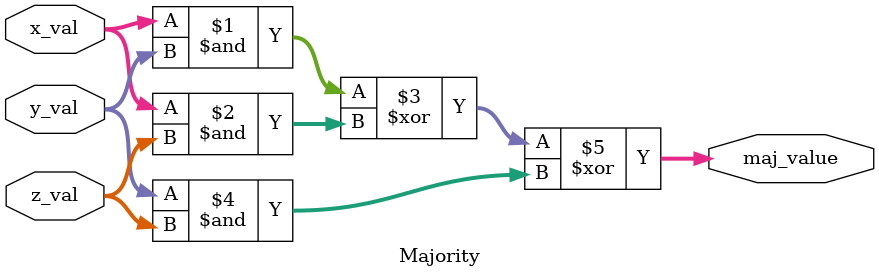
<source format=v>
`timescale 1ns / 1ps

module Majority
(
    // Inputs
    input [63 : 0] x_val,
    input [63 : 0] y_val,
    input [63 : 0] z_val,

    // Output
    output [63 : 0] maj_value
);

assign maj_value = (x_val&y_val)^(x_val&z_val)^(y_val&z_val);

endmodule
</source>
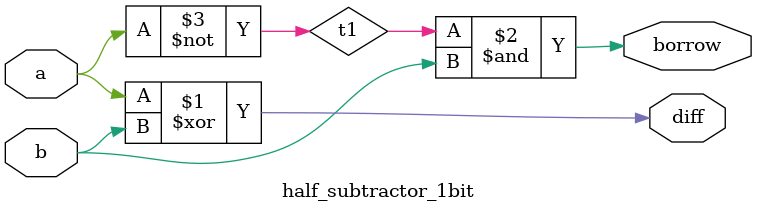
<source format=v>
`timescale 1ns / 1ps


module half_subtractor_1bit(
    output diff,borrow,
    input a,b
    );
    wire t1;
    xor x1(diff,a,b);
    not n1(t1,a);
    and a1(borrow,t1,b);
    
endmodule

</source>
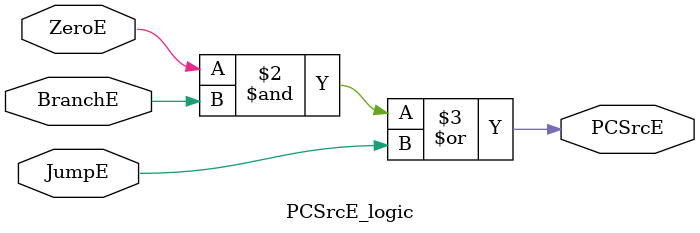
<source format=sv>
`timescale 1ns / 1ps


module PCSrcE_logic(
    input           JumpE,
    input           BranchE,
    input           ZeroE,
    output logic    PCSrcE
    );
    
    always_comb begin
        PCSrcE <= (ZeroE & BranchE) | JumpE;
    end
    
endmodule

</source>
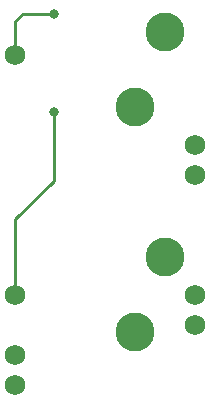
<source format=gbr>
%TF.GenerationSoftware,KiCad,Pcbnew,(6.0.7-1)-1*%
%TF.CreationDate,2022-12-25T16:24:34+07:00*%
%TF.ProjectId,pcb,7063622e-6b69-4636-9164-5f7063625858,rev?*%
%TF.SameCoordinates,Original*%
%TF.FileFunction,Copper,L2,Bot*%
%TF.FilePolarity,Positive*%
%FSLAX46Y46*%
G04 Gerber Fmt 4.6, Leading zero omitted, Abs format (unit mm)*
G04 Created by KiCad (PCBNEW (6.0.7-1)-1) date 2022-12-25 16:24:34*
%MOMM*%
%LPD*%
G01*
G04 APERTURE LIST*
%TA.AperFunction,ComponentPad*%
%ADD10C,1.752600*%
%TD*%
%TA.AperFunction,ComponentPad*%
%ADD11C,3.300000*%
%TD*%
%TA.AperFunction,ViaPad*%
%ADD12C,0.800000*%
%TD*%
%TA.AperFunction,Conductor*%
%ADD13C,0.250000*%
%TD*%
G04 APERTURE END LIST*
D10*
%TO.P,U1,3,GND*%
%TO.N,GND*%
X136525000Y-83343750D03*
%TO.P,U1,4,GND*%
X136525000Y-80803750D03*
%TO.P,U1,8,5/PC6*%
%TO.N,sw2*%
X136525000Y-70643750D03*
%TO.P,U1,9,6/PD7*%
%TO.N,sw1*%
X136525000Y-68103750D03*
%TO.P,U1,13,10/PB6*%
%TO.N,led 1*%
X121285000Y-60483750D03*
%TO.P,U1,21,VCC*%
%TO.N,vcc1*%
X121285000Y-80803750D03*
%TO.P,U1,23,GND*%
%TO.N,GND*%
X121285000Y-85883750D03*
%TO.P,U1,24,RAW*%
%TO.N,unconnected-(U1-Pad24)*%
X121285000Y-88423750D03*
%TD*%
D11*
%TO.P,SW2,1,1*%
%TO.N,GND*%
X131445000Y-83978750D03*
%TO.P,SW2,2,2*%
%TO.N,sw2*%
X133985000Y-77628750D03*
%TD*%
%TO.P,SW1,1,1*%
%TO.N,sw1*%
X131445000Y-64928750D03*
%TO.P,SW1,2,2*%
%TO.N,GND*%
X133985000Y-58578750D03*
%TD*%
D12*
%TO.N,vcc1*%
X124575000Y-65290000D03*
%TO.N,led 1*%
X124575000Y-56991250D03*
%TD*%
D13*
%TO.N,vcc1*%
X124575000Y-71120000D02*
X121285000Y-74410000D01*
X124575000Y-65290000D02*
X124575000Y-71120000D01*
X121285000Y-80803750D02*
X121285000Y-74410000D01*
%TO.N,led 1*%
X121285000Y-60483750D02*
X121285000Y-57626250D01*
X121920000Y-56991250D02*
X124575000Y-56991250D01*
X121285000Y-57626250D02*
X121920000Y-56991250D01*
%TD*%
M02*

</source>
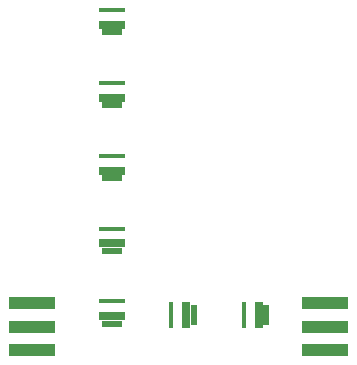
<source format=gts>
G04 #@! TF.FileFunction,Soldermask,Top*
%FSLAX46Y46*%
G04 Gerber Fmt 4.6, Leading zero omitted, Abs format (unit mm)*
G04 Created by KiCad (PCBNEW 4.0.0-rc2-stable) date 3/3/2016 3:45:44 PM*
%MOMM*%
G01*
G04 APERTURE LIST*
%ADD10C,0.150000*%
%ADD11R,0.500000X1.800000*%
%ADD12R,0.320000X2.300000*%
%ADD13R,0.800000X2.300000*%
%ADD14R,1.800000X0.500000*%
%ADD15R,2.300000X0.320000*%
%ADD16R,2.300000X0.800000*%
%ADD17R,4.000000X1.000000*%
%ADD18C,0.600000*%
G04 APERTURE END LIST*
D10*
D11*
X68856620Y-47215880D03*
D12*
X66956620Y-47215880D03*
D13*
X68206620Y-47215880D03*
D11*
X62685614Y-47215880D03*
D12*
X60785614Y-47215880D03*
D13*
X62035614Y-47215880D03*
D14*
X55781395Y-47949170D03*
D15*
X55781395Y-46049170D03*
D16*
X55781395Y-47299170D03*
D14*
X55781395Y-41780764D03*
D15*
X55781395Y-39880764D03*
D16*
X55781395Y-41130764D03*
D14*
X55781395Y-35612357D03*
D15*
X55781395Y-33712357D03*
D16*
X55781395Y-34962357D03*
D14*
X55781395Y-29443951D03*
D15*
X55781395Y-27543951D03*
D16*
X55781395Y-28793951D03*
D14*
X55781395Y-23275542D03*
D15*
X55781395Y-21375542D03*
D16*
X55781395Y-22625542D03*
D17*
X73827440Y-50192207D03*
X73827440Y-48192207D03*
X73827440Y-46192207D03*
D18*
X72827440Y-50192207D03*
X72827440Y-48192207D03*
X72827440Y-46192207D03*
D17*
X49020840Y-46192207D03*
X49020840Y-48192207D03*
X49020840Y-50192207D03*
D18*
X50020840Y-46192207D03*
X50020840Y-48192207D03*
X50020840Y-50192207D03*
M02*

</source>
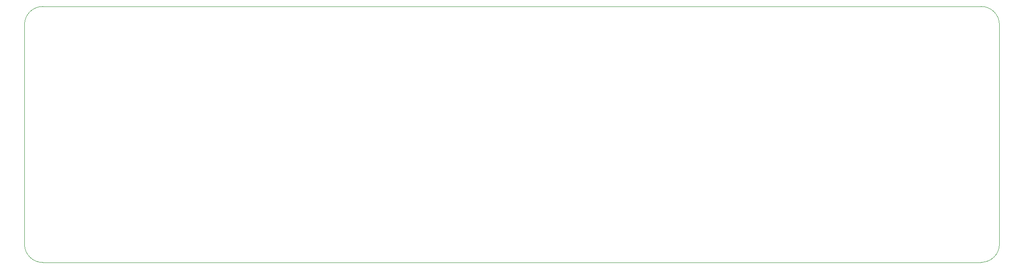
<source format=gbr>
%TF.GenerationSoftware,KiCad,Pcbnew,8.0.4-8.0.4-0~ubuntu22.04.1*%
%TF.CreationDate,2024-08-07T15:41:08-07:00*%
%TF.ProjectId,clock,636c6f63-6b2e-46b6-9963-61645f706362,rev?*%
%TF.SameCoordinates,Original*%
%TF.FileFunction,Profile,NP*%
%FSLAX46Y46*%
G04 Gerber Fmt 4.6, Leading zero omitted, Abs format (unit mm)*
G04 Created by KiCad (PCBNEW 8.0.4-8.0.4-0~ubuntu22.04.1) date 2024-08-07 15:41:08*
%MOMM*%
%LPD*%
G01*
G04 APERTURE LIST*
%TA.AperFunction,Profile*%
%ADD10C,0.050000*%
%TD*%
G04 APERTURE END LIST*
D10*
X256032000Y-122656600D02*
G75*
G02*
X252476000Y-126212600I-3556000J0D01*
G01*
X66040000Y-79756000D02*
X66040000Y-122682000D01*
X252476000Y-76200000D02*
X69596000Y-76200000D01*
X69596000Y-126238000D02*
G75*
G02*
X66040000Y-122682000I0J3556000D01*
G01*
X252476000Y-76200000D02*
G75*
G02*
X256032000Y-79756000I0J-3556000D01*
G01*
X66040000Y-79756000D02*
G75*
G02*
X69596000Y-76200000I3556000J0D01*
G01*
X256032000Y-122656600D02*
X256032000Y-79756000D01*
X69596000Y-126238000D02*
X252476000Y-126212600D01*
M02*

</source>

■ ■ ■ ■ ■

Every line of the data above should be returned exactly, with the pictures removed.

Answer to the problem
<source format=v>
`timescale 1ns / 1ps

module Majority
(
    // Inputs
    input [63 : 0] x_val,
    input [63 : 0] y_val,
    input [63 : 0] z_val,

    // Output
    output [63 : 0] maj_value
);

assign maj_value = (x_val&y_val)^(x_val&z_val)^(y_val&z_val);

endmodule
</source>
<source format=v>
`timescale 1ns / 1ps


module half_subtractor_1bit(
    output diff,borrow,
    input a,b
    );
    wire t1;
    xor x1(diff,a,b);
    not n1(t1,a);
    and a1(borrow,t1,b);
    
endmodule

</source>
<source format=sv>
`timescale 1ns / 1ps


module PCSrcE_logic(
    input           JumpE,
    input           BranchE,
    input           ZeroE,
    output logic    PCSrcE
    );
    
    always_comb begin
        PCSrcE <= (ZeroE & BranchE) | JumpE;
    end
    
endmodule

</source>
<source format=gbr>
%TF.GenerationSoftware,KiCad,Pcbnew,(6.0.7-1)-1*%
%TF.CreationDate,2022-12-25T16:24:34+07:00*%
%TF.ProjectId,pcb,7063622e-6b69-4636-9164-5f7063625858,rev?*%
%TF.SameCoordinates,Original*%
%TF.FileFunction,Copper,L2,Bot*%
%TF.FilePolarity,Positive*%
%FSLAX46Y46*%
G04 Gerber Fmt 4.6, Leading zero omitted, Abs format (unit mm)*
G04 Created by KiCad (PCBNEW (6.0.7-1)-1) date 2022-12-25 16:24:34*
%MOMM*%
%LPD*%
G01*
G04 APERTURE LIST*
%TA.AperFunction,ComponentPad*%
%ADD10C,1.752600*%
%TD*%
%TA.AperFunction,ComponentPad*%
%ADD11C,3.300000*%
%TD*%
%TA.AperFunction,ViaPad*%
%ADD12C,0.800000*%
%TD*%
%TA.AperFunction,Conductor*%
%ADD13C,0.250000*%
%TD*%
G04 APERTURE END LIST*
D10*
%TO.P,U1,3,GND*%
%TO.N,GND*%
X136525000Y-83343750D03*
%TO.P,U1,4,GND*%
X136525000Y-80803750D03*
%TO.P,U1,8,5/PC6*%
%TO.N,sw2*%
X136525000Y-70643750D03*
%TO.P,U1,9,6/PD7*%
%TO.N,sw1*%
X136525000Y-68103750D03*
%TO.P,U1,13,10/PB6*%
%TO.N,led 1*%
X121285000Y-60483750D03*
%TO.P,U1,21,VCC*%
%TO.N,vcc1*%
X121285000Y-80803750D03*
%TO.P,U1,23,GND*%
%TO.N,GND*%
X121285000Y-85883750D03*
%TO.P,U1,24,RAW*%
%TO.N,unconnected-(U1-Pad24)*%
X121285000Y-88423750D03*
%TD*%
D11*
%TO.P,SW2,1,1*%
%TO.N,GND*%
X131445000Y-83978750D03*
%TO.P,SW2,2,2*%
%TO.N,sw2*%
X133985000Y-77628750D03*
%TD*%
%TO.P,SW1,1,1*%
%TO.N,sw1*%
X131445000Y-64928750D03*
%TO.P,SW1,2,2*%
%TO.N,GND*%
X133985000Y-58578750D03*
%TD*%
D12*
%TO.N,vcc1*%
X124575000Y-65290000D03*
%TO.N,led 1*%
X124575000Y-56991250D03*
%TD*%
D13*
%TO.N,vcc1*%
X124575000Y-71120000D02*
X121285000Y-74410000D01*
X124575000Y-65290000D02*
X124575000Y-71120000D01*
X121285000Y-80803750D02*
X121285000Y-74410000D01*
%TO.N,led 1*%
X121285000Y-60483750D02*
X121285000Y-57626250D01*
X121920000Y-56991250D02*
X124575000Y-56991250D01*
X121285000Y-57626250D02*
X121920000Y-56991250D01*
%TD*%
M02*

</source>
<source format=gts>
G04 #@! TF.FileFunction,Soldermask,Top*
%FSLAX46Y46*%
G04 Gerber Fmt 4.6, Leading zero omitted, Abs format (unit mm)*
G04 Created by KiCad (PCBNEW 4.0.0-rc2-stable) date 3/3/2016 3:45:44 PM*
%MOMM*%
G01*
G04 APERTURE LIST*
%ADD10C,0.150000*%
%ADD11R,0.500000X1.800000*%
%ADD12R,0.320000X2.300000*%
%ADD13R,0.800000X2.300000*%
%ADD14R,1.800000X0.500000*%
%ADD15R,2.300000X0.320000*%
%ADD16R,2.300000X0.800000*%
%ADD17R,4.000000X1.000000*%
%ADD18C,0.600000*%
G04 APERTURE END LIST*
D10*
D11*
X68856620Y-47215880D03*
D12*
X66956620Y-47215880D03*
D13*
X68206620Y-47215880D03*
D11*
X62685614Y-47215880D03*
D12*
X60785614Y-47215880D03*
D13*
X62035614Y-47215880D03*
D14*
X55781395Y-47949170D03*
D15*
X55781395Y-46049170D03*
D16*
X55781395Y-47299170D03*
D14*
X55781395Y-41780764D03*
D15*
X55781395Y-39880764D03*
D16*
X55781395Y-41130764D03*
D14*
X55781395Y-35612357D03*
D15*
X55781395Y-33712357D03*
D16*
X55781395Y-34962357D03*
D14*
X55781395Y-29443951D03*
D15*
X55781395Y-27543951D03*
D16*
X55781395Y-28793951D03*
D14*
X55781395Y-23275542D03*
D15*
X55781395Y-21375542D03*
D16*
X55781395Y-22625542D03*
D17*
X73827440Y-50192207D03*
X73827440Y-48192207D03*
X73827440Y-46192207D03*
D18*
X72827440Y-50192207D03*
X72827440Y-48192207D03*
X72827440Y-46192207D03*
D17*
X49020840Y-46192207D03*
X49020840Y-48192207D03*
X49020840Y-50192207D03*
D18*
X50020840Y-46192207D03*
X50020840Y-48192207D03*
X50020840Y-50192207D03*
M02*

</source>
<source format=gbr>
%TF.GenerationSoftware,KiCad,Pcbnew,8.0.4-8.0.4-0~ubuntu22.04.1*%
%TF.CreationDate,2024-08-07T15:41:08-07:00*%
%TF.ProjectId,clock,636c6f63-6b2e-46b6-9963-61645f706362,rev?*%
%TF.SameCoordinates,Original*%
%TF.FileFunction,Profile,NP*%
%FSLAX46Y46*%
G04 Gerber Fmt 4.6, Leading zero omitted, Abs format (unit mm)*
G04 Created by KiCad (PCBNEW 8.0.4-8.0.4-0~ubuntu22.04.1) date 2024-08-07 15:41:08*
%MOMM*%
%LPD*%
G01*
G04 APERTURE LIST*
%TA.AperFunction,Profile*%
%ADD10C,0.050000*%
%TD*%
G04 APERTURE END LIST*
D10*
X256032000Y-122656600D02*
G75*
G02*
X252476000Y-126212600I-3556000J0D01*
G01*
X66040000Y-79756000D02*
X66040000Y-122682000D01*
X252476000Y-76200000D02*
X69596000Y-76200000D01*
X69596000Y-126238000D02*
G75*
G02*
X66040000Y-122682000I0J3556000D01*
G01*
X252476000Y-76200000D02*
G75*
G02*
X256032000Y-79756000I0J-3556000D01*
G01*
X66040000Y-79756000D02*
G75*
G02*
X69596000Y-76200000I3556000J0D01*
G01*
X256032000Y-122656600D02*
X256032000Y-79756000D01*
X69596000Y-126238000D02*
X252476000Y-126212600D01*
M02*

</source>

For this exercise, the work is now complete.